In MZ's notes, chapter 3, it says "EJB container does not perform authentication." and "JAX-RS runtime environment checks for annotated constraints after the web container runtime has checked for security constraints that are configure in web.xml file."
But in Ivan's notes chapter 8, when a JAX-WS service is deployed as a EJB based web service, the developer must have sun-ejb-jar.xml to define authentication method like this:
We can even define <method-permission>in ejb-jar.xml too.
My question is:
Security constraints are defined in ejb-jar.xml file instead of web.xml file when aJAX-WS EJB web service is deployed.
But when servlet based or EJB based JAX-RS is deployed, it uses web.xml to check for security constraints, not ejb-jar.xml.
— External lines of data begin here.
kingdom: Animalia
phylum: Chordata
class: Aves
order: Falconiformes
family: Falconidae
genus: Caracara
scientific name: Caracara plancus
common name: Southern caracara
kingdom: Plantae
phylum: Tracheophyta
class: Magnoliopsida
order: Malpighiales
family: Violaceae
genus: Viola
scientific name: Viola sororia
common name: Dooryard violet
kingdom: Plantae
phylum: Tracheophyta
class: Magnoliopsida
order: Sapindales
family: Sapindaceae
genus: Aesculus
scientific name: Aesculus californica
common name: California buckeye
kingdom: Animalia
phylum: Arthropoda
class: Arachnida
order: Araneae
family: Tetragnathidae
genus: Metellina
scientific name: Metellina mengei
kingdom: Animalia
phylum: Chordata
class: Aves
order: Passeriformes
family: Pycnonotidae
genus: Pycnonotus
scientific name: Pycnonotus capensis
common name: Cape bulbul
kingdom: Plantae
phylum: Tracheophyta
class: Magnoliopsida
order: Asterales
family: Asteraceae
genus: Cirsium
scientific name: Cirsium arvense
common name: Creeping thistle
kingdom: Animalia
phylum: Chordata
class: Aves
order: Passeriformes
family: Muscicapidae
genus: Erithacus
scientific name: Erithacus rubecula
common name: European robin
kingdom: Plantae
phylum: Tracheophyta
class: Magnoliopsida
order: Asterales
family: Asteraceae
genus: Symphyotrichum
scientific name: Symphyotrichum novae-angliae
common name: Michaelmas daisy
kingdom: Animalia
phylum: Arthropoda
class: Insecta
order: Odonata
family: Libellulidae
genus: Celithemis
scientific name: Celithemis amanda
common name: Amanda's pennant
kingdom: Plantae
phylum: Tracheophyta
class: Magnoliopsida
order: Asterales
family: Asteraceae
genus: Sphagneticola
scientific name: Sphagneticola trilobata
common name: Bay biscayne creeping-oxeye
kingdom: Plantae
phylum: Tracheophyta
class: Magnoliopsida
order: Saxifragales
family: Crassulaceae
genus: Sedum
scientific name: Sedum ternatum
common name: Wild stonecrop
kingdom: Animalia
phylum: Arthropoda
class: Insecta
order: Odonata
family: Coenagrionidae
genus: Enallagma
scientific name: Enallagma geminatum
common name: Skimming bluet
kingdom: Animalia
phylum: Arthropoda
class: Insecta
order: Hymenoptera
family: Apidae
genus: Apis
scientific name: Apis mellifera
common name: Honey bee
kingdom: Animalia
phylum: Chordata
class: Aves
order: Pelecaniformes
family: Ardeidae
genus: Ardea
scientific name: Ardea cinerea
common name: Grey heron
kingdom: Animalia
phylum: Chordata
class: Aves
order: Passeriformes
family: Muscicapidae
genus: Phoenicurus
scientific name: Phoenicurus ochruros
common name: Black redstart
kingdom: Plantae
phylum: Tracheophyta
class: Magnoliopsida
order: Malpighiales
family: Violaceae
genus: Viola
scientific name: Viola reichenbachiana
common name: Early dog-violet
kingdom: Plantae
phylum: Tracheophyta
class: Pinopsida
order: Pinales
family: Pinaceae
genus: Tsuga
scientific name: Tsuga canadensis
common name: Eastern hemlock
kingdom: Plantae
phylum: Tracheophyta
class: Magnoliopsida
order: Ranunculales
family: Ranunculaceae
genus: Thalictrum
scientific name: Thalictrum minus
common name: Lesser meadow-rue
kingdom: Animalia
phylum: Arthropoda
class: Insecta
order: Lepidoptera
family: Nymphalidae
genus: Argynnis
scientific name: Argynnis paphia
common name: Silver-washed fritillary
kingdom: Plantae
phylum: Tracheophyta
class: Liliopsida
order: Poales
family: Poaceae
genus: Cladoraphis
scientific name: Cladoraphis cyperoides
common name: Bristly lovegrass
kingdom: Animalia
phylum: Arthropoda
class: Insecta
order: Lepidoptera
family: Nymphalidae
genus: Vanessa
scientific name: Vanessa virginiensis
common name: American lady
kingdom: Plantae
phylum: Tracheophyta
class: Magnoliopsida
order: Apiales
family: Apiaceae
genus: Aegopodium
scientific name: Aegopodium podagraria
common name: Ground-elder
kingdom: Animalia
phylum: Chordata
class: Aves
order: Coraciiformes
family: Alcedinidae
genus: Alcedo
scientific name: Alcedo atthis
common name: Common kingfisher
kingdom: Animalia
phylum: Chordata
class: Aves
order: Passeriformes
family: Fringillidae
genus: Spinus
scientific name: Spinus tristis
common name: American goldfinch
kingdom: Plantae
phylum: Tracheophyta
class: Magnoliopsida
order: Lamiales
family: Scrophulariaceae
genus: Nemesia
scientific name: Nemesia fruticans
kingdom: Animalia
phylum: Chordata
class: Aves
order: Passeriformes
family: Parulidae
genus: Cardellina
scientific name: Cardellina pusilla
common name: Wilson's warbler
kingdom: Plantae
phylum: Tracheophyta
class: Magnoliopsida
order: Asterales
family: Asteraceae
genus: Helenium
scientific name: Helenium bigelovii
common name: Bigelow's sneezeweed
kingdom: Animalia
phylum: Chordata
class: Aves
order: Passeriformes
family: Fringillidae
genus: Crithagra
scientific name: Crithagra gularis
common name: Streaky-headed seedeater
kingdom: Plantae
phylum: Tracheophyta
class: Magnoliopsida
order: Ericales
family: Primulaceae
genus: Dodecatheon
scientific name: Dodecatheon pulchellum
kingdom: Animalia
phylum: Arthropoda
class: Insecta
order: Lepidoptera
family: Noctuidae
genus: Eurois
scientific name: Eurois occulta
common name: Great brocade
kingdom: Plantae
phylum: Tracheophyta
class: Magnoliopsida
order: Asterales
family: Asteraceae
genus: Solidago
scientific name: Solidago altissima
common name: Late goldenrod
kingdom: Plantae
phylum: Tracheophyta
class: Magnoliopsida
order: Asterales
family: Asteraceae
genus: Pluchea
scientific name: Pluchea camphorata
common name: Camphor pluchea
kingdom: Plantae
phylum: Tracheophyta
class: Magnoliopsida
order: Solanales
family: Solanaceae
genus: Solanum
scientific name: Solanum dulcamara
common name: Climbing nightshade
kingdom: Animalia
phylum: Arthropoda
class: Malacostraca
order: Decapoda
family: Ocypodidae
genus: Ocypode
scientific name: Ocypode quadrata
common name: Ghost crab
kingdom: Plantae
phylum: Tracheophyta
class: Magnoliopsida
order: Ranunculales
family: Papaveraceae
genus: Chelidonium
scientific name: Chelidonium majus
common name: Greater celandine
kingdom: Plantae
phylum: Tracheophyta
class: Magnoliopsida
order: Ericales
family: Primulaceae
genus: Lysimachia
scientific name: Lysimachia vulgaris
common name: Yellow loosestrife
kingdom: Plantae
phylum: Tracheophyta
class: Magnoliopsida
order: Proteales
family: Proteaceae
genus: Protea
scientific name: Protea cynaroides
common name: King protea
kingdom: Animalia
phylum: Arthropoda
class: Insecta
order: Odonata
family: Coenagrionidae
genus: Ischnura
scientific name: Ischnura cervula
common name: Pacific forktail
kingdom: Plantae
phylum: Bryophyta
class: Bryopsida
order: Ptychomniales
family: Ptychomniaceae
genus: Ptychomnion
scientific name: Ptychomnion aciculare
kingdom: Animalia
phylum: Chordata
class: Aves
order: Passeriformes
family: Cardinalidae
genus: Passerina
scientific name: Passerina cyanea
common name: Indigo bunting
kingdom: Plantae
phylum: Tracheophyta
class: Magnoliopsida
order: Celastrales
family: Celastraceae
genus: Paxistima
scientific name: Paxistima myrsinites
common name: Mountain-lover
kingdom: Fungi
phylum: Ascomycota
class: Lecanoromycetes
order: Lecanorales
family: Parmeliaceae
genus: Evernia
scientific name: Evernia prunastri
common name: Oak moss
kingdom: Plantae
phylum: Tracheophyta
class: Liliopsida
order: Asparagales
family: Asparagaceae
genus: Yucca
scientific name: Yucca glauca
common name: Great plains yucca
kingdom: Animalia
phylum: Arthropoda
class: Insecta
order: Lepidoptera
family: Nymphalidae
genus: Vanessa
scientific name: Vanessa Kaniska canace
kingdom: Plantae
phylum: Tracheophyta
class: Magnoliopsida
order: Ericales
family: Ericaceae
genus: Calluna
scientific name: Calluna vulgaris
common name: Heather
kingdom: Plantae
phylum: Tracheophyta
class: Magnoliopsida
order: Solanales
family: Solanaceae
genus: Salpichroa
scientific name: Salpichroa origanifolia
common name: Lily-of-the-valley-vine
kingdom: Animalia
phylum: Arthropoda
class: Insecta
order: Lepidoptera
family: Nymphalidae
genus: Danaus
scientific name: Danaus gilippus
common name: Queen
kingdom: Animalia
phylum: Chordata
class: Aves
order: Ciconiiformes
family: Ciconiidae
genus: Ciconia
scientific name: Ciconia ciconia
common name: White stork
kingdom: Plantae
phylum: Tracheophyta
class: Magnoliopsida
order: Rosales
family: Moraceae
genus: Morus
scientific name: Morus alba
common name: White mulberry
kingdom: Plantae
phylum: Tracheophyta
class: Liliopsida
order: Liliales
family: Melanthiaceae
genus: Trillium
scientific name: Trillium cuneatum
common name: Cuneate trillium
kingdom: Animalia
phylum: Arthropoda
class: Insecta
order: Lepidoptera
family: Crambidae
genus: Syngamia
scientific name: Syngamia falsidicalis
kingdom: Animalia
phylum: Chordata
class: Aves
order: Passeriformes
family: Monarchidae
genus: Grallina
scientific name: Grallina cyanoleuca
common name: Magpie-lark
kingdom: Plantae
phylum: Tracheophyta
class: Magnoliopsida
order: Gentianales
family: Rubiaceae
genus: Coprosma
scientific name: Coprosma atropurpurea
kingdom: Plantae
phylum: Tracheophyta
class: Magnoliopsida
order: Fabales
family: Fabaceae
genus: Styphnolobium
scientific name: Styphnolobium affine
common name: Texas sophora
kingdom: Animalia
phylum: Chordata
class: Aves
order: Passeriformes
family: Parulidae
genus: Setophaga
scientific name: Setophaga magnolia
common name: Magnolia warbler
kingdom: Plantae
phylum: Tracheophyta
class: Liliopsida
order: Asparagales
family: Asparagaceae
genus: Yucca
Why?
Here is the summary of what I read from the J2EE tutorial and MZ and Ivan's exam guides:
1. JAX-WS servlet based web service needs web.xml file to define security constraints (which authentication method, which role to POST request, login config (Basic, form, client cert or digest) and sun-web.xml to define security role mappings (which authorized user is mapped to which role).
2. JAX-WS EJB based web service needs ejb-jar.xml file to define method permissions (which method can be accessed by which role) and sun-ejb-jar.xml to define security constraints (which authentication method and whether SSL is used).
3. JAX-RS (servlet based or EJB based) needs web.xml to define the same security constraints using web.xml and sun-web.xml since only the web container performs authentication, not the EJB container perform authentication. JAX-RS checks for the constraints from web.xml file only.
*One more point : sun-web.xml is a metro specific file. If it is for Glassfish, it should be named glassfish-web.xml.
Any comments? I hope this summary can help other people to memorize which deployment descriptor is for which type of which type of web service.
Chapter 4.8.3 Enterprise Java Beans
"Stateless and Singleton Session beans can be used as Jersey root resource classes..... JAX-RS specifications requires its implementations to discover EJBs by inspecting annotations on classes , but no in the deployment descriptor (ejb-jar.xml). As such to keep your JAX-RS application portalbe, do not override EJB annotations or provide any additional meta-data in the deployment descriptor file."
"Please note that Jersey does not support deployment of JAX-RS applications packaged as standalone EJB modules (ejb-jars). To use EJBs as JAX-RS resources, the EJBs need to be packaged either directly in a WAR or EAR."
So, with Jersey, we should not use any ejb-jar.xml.
No matter the web service is JAX-RS or JAX-WS deployed as either EJB component or servlet component, the EJB container does not do any authentication. Only the web container does the authentication.